> [YOUR GOAL]
Copy each line of the data beneath in which the word "samosprávnych" appears.

------ RECORD EXTRACTS

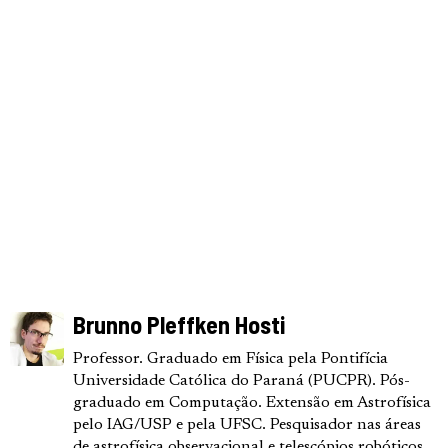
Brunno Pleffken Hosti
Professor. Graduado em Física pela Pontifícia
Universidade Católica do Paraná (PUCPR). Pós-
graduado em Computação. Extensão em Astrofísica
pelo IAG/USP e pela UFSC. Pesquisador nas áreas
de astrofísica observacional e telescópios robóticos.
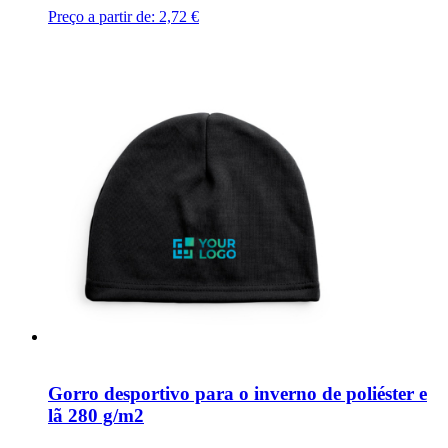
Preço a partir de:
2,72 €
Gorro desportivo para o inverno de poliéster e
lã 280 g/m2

------------
------ RECORD EXTRACTS

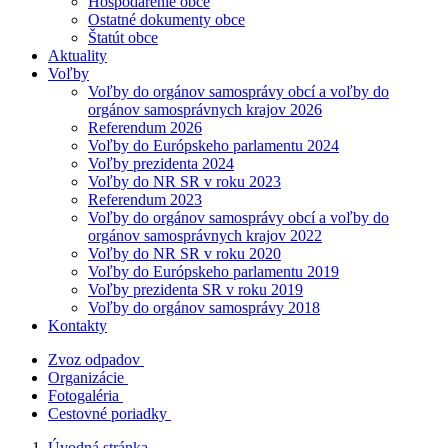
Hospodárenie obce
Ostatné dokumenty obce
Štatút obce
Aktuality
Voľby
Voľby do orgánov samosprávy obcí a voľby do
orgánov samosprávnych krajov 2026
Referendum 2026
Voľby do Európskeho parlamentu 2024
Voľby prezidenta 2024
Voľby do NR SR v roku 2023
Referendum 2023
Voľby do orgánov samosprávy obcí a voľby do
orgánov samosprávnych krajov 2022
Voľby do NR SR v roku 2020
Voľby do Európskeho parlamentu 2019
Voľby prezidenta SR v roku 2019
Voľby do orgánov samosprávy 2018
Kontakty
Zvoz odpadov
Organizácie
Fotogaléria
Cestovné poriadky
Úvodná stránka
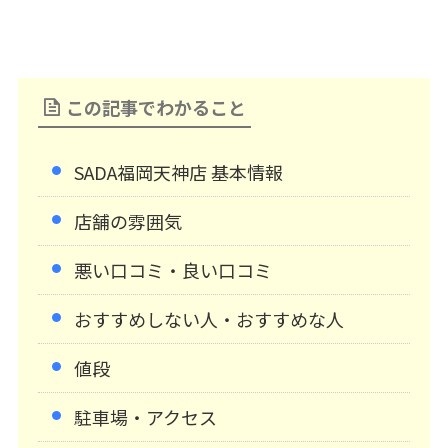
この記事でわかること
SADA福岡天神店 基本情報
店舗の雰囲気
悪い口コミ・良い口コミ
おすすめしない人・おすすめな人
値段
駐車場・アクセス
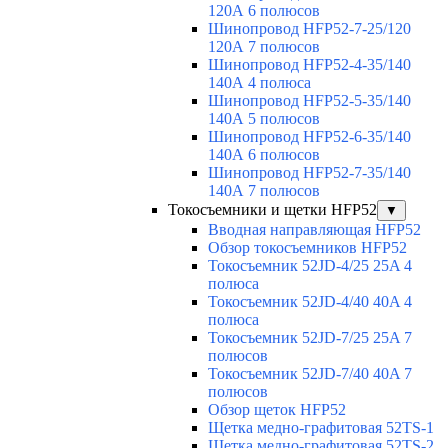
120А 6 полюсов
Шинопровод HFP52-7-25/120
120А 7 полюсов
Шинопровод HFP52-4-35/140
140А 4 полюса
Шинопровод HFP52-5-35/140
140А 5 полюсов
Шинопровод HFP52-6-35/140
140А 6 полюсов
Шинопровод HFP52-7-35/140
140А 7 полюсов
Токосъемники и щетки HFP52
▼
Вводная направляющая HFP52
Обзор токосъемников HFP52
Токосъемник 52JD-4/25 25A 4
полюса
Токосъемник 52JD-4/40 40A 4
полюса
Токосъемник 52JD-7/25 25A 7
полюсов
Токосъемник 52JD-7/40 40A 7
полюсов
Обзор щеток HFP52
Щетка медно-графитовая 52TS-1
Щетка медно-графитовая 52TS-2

------------

> [TASK OUTPUT]
orgánov samosprávnych krajov 2026
orgánov samosprávnych krajov 2022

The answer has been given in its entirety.